- Je n'accueille aucun client dans mes locaux : ai-je vraiment besoin d'une assurance ?
- Oui, et pour des raisons qui n'ont rien à voir avec l'accueil du public. Vous restez responsable des dommages causés à des tiers par les produits que vous fabriquez et livrez, ainsi que des dégâts que votre local peut causer aux voisins. Si vous êtes locataire, l'article 1733 du code civil vous fait répondre de l'incendie du local, et le bail impose en pratique une assurance des risques locatifs. L'absence de salle réduit certains risques, elle n'en supprime aucun de ceux-là.
- Si un client tombe malade après une commande livrée, qui est responsable, moi ou la plateforme ?
- En pratique, le producteur du plat est en première ligne : la plateforme se présente le plus souvent comme un intermédiaire de mise en relation et de transport. La répartition dépend toutefois des conditions générales signées avec elle et de la cause réelle du dommage, notamment si la rupture est survenue pendant le transport. C'est la garantie responsabilité civile du fait des produits livrés, distincte de la responsabilité civile exploitation, qui est mobilisée. Vérifiez qu'elle figure bien à votre contrat, et à quelle hauteur.
- Mes coursiers sont des indépendants ou des livreurs de plateforme : dois-je les assurer ?
- Non pour ceux qui ne sont pas liés à vous : chaque livreur indépendant relève de sa propre responsabilité civile professionnelle et de l'assurance obligatoire de son véhicule prévue à l'article L. 211-1 du code des assurances, déclarée pour un usage professionnel. La question change si vous employez vos propres livreurs ou si vous mettez un véhicule à disposition : vous entrez alors dans le champ de la responsabilité de l'employeur et de l'assurance automobile de l'entreprise. Les accidents du travail relèvent, eux, de la branche AT/MP de la Sécurité sociale, l'employeur restant exposé à une action en faute inexcusable, qui se garantit à part.

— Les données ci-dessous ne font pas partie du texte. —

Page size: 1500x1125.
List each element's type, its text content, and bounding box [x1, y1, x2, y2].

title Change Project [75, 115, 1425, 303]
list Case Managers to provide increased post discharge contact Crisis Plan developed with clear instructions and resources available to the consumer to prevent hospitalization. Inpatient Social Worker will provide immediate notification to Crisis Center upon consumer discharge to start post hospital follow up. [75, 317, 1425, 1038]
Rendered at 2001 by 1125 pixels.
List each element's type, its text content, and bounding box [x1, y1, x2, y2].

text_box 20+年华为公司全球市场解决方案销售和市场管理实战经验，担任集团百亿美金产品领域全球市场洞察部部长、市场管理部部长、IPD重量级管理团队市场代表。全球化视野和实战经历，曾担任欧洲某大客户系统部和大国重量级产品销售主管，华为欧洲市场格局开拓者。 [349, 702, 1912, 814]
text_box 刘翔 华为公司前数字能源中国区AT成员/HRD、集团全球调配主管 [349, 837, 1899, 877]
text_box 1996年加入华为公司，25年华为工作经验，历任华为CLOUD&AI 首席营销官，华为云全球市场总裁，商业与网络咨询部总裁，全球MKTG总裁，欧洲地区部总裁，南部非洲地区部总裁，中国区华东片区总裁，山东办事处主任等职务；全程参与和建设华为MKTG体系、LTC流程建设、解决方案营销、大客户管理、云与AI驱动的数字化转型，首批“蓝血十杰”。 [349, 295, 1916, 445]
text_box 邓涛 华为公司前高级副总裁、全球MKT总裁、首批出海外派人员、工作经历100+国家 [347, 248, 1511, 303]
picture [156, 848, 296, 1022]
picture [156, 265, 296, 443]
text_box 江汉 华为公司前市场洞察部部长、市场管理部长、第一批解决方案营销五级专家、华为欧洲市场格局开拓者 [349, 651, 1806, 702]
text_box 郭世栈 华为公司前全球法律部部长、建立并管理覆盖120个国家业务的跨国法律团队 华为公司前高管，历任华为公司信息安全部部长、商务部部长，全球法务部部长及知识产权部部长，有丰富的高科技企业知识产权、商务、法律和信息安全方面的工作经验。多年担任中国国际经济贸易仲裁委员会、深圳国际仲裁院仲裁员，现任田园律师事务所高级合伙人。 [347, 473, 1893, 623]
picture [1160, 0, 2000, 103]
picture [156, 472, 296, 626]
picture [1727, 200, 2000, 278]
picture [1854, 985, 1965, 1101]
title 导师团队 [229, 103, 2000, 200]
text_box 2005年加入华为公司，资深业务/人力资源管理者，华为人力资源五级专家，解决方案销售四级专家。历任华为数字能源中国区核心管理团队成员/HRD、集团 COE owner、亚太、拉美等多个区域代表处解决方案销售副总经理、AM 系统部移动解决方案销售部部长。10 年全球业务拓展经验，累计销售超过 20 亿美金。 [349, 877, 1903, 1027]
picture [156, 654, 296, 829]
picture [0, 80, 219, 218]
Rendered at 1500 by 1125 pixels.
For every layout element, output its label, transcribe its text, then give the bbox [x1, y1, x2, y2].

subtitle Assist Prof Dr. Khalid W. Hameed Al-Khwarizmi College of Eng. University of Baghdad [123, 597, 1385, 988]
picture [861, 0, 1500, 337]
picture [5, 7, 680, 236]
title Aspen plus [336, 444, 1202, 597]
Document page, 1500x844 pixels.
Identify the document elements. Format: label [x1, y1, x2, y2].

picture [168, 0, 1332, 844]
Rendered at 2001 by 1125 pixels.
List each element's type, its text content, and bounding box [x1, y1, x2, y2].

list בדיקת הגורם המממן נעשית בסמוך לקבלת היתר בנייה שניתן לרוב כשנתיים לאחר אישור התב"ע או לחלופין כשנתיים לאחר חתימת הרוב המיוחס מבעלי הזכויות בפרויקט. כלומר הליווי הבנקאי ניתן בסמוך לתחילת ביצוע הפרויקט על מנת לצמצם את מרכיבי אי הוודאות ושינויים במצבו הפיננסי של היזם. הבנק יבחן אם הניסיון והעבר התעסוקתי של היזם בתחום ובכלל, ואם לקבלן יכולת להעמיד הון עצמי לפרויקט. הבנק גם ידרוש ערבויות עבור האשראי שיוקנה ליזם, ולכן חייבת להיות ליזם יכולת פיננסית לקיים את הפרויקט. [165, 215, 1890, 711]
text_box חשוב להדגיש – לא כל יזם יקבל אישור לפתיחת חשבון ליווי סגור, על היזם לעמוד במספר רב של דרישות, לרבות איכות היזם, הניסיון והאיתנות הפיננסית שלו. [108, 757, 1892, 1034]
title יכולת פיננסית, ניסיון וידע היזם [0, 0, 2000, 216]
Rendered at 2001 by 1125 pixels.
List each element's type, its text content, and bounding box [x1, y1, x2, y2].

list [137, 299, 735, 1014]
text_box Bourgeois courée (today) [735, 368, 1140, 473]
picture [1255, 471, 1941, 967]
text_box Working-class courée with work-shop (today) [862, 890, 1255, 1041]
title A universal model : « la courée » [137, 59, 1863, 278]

- Je partage la cuisine avec d'autres marques : un seul contrat peut-il couvrir tout le monde ?
- C'est rarement souhaitable. Chaque exploitant assure sa propre responsabilité et ses propres marchandises, faute de quoi un sinistre imputé à l'un se règle sur le contrat de l'autre. Le point à traiter en amont est la répartition contractuelle entre occupants : qui assure le bâtiment et le matériel commun, qui répond d'une fermeture administrative, comment se règle un recours entre voisins. Cela se rédige avant l'incident, jamais après.
- Si la plateforme suspend mon compte, la garantie perte d'exploitation joue-t-elle ?
- En principe non. La perte d'exploitation classique suppose un dommage matériel garanti à l'origine de l'arrêt : incendie, dégât des eaux, bris de machine. Une suspension de compte est un événement commercial, pas un sinistre matériel. Quelques contrats prévoient des extensions sans dommage ou des garanties carence, généralement plafonnées et soumises à conditions. C'est un point à examiner explicitement, au cas par cas, avant de considérer le risque comme couvert.